▸ **TASK BRIEF**:
Write out, word for word, the part of the rows below that begins at the line containing "regionale ziekenhuizen" and runs to the very end of the rows.

▸ **DATA EXCERPTS**:
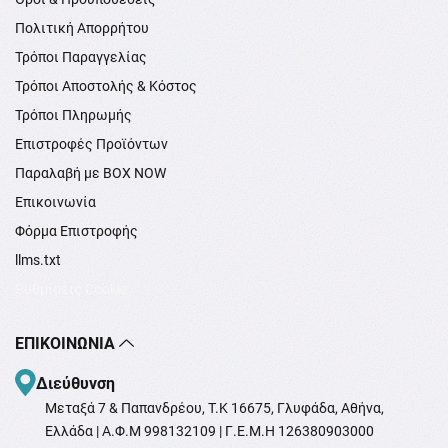
Πολιτική Απορρήτου
Τρόποι Παραγγελίας
Τρόποι Αποστολής & Κόστος
Τρόποι Πληρωμής
Επιστροφές Προϊόντων
Παραλαβή με BOX NOW
Επικοινωνία
Φόρμα Επιστροφής
llms.txt
Ρυθμίσεις Cookie
ΕΠΙΚΟΙΝΩΝΊΑ
Διεύθυνση
Μεταξά 7 & Παπανδρέου, T.K 16675, Γλυφάδα, Αθήνα,
Ελλάδα | Α.Φ.Μ 998132109 | Γ.Ε.Μ.Η 126380903000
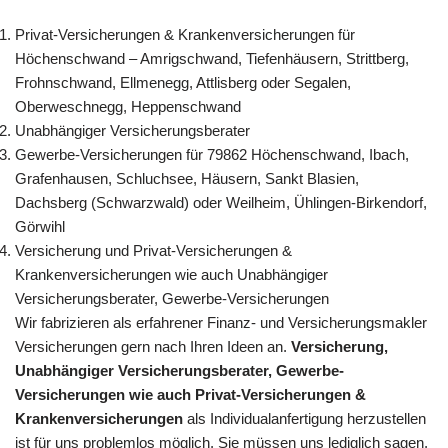
Privat-Versicherungen & Krankenversicherungen für
Höchenschwand – Amrigschwand, Tiefenhäusern, Strittberg,
Frohnschwand, Ellmenegg, Attlisberg oder Segalen,
Oberweschnegg, Heppenschwand
Unabhängiger Versicherungsberater
Gewerbe-Versicherungen für 79862 Höchenschwand, Ibach,
Grafenhausen, Schluchsee, Häusern, Sankt Blasien,
Dachsberg (Schwarzwald) oder Weilheim, Ühlingen-Birkendorf,
Görwihl
Versicherung und Privat-Versicherungen &
Krankenversicherungen wie auch Unabhängiger
Versicherungsberater, Gewerbe-Versicherungen
Wir fabrizieren als erfahrener Finanz- und Versicherungsmakler
Versicherungen gern nach Ihren Ideen an.
Versicherung,
Unabhängiger Versicherungsberater, Gewerbe-
Versicherungen wie auch Privat-Versicherungen &
Krankenversicherungen
als Individualanfertigung herzustellen
ist für uns problemlos möglich. Sie müssen uns lediglich sagen,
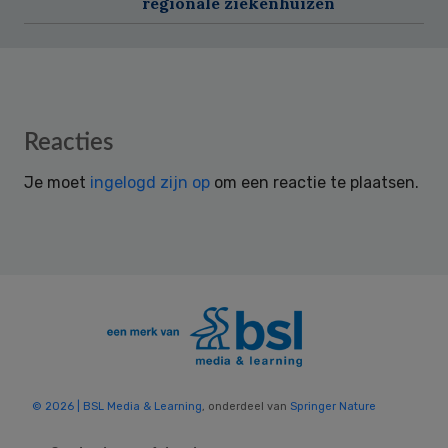
regionale ziekenhuizen
Reader
Reacties
Interactions
Je moet
ingelogd zijn op
om een reactie te plaatsen.
© 2026 | BSL Media & Learning
, onderdeel van
Springer Nature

▸ **SOLUTION TO THIS TASK**:
regionale ziekenhuizen
Reader
Reacties
Interactions
Je moet
ingelogd zijn op
om een reactie te plaatsen.
© 2026 | BSL Media & Learning
, onderdeel van
Springer Nature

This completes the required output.